Your task ▸ In the wildfire photography exhibition text, revise the part that opens with the words "Freelance photographer Noah" and closes with "and 9-year-old son.", putting "Oakland" in place of "Alameda", and give that part again.

The Thomas Fire burns in the Los Padres National Forest, near Ojai, Calif., on Dec. 8, 2017. A group of closely knit photojournalists find safety in numbers as they work together to document some of California’s largest and most dangerous fires. Photo by Marcus Yam/Los Angeles Times
As deadly wildfires globally increase in number and severity, residents of fire-prone areas are finding themselves on the frontline of these historic and potential climate-changing events. This exhibition of over 50 images and a documentary film from recent California fire seasons, come together in this body of work from 10 critically-acclaimed photojournalists and explores the ramifications these fires can have and reveal the pain, suffering and all-encompassing loss the victims endure.
Light refreshments will be served. This event is free and open to the community
Parking available in the Chestnut St. Lot South for opening reception
School of Media Gallery Hours
M-W 9am – 9pm
Th–F 9am – 5pm
Sunday 3pm – 9pm
Free parking after 4:30 M-F in the Chestnut St. Lot South / Closed Oct. 10, 11 and 13 for fall break
Photographer Justin Sullivan is seen here seeking a low angle while covering the Camp Fire of 2018. “Being with a group that is well trained and understands how to navigate these dangerous fires is so important to me,” Sullivan says. “Being in a car with someone when you’re driving down roads that have fire on both sides with trees and power lines falling all around is so much better than trying to navigate it on your own.” Photo by Noah Berger.
Freelance photographer Noah Berger has spent 24 years covering the San Francisco Bay Area for editorial, corporate and government clients. He works for national and international news outlets including the Associated Press, Reuters, San Francisco Chronicle and LA Times. On the corporate side, Noah covers transportation and infrastructure for government agencies and works often with health care organizations. A native of New York, Noah lives in Alameda – an island across the bay from San Francisco – with his wife and 9-year-old son.

Source material ▸
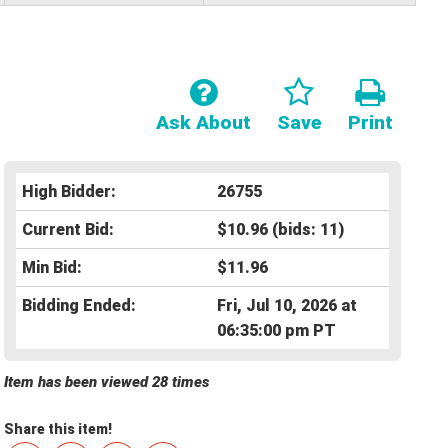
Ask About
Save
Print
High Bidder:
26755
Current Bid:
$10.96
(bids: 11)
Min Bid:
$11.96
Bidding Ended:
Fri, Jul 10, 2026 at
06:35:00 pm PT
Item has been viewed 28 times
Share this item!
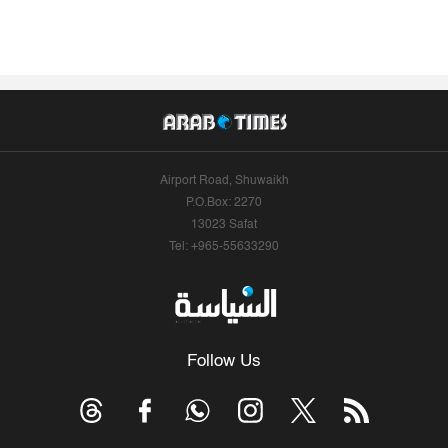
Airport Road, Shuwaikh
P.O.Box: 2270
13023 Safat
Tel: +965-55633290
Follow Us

* * *

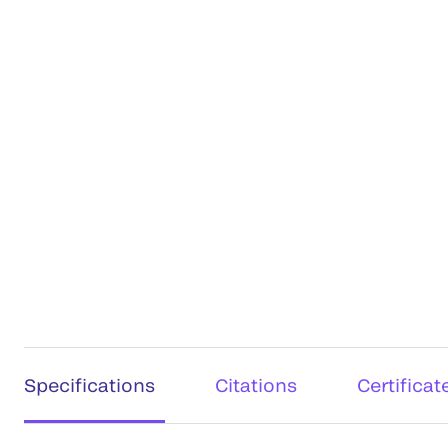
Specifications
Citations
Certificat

Solution to this task ▸
Freelance photographer Noah Berger has spent 24 years covering the San Francisco Bay Area for editorial, corporate and government clients. He works for national and international news outlets including the Associated Press, Reuters, San Francisco Chronicle and LA Times. On the corporate side, Noah covers transportation and infrastructure for government agencies and works often with health care organizations. A native of New York, Noah lives in Oakland – an island across the bay from San Francisco – with his wife and 9-year-old son.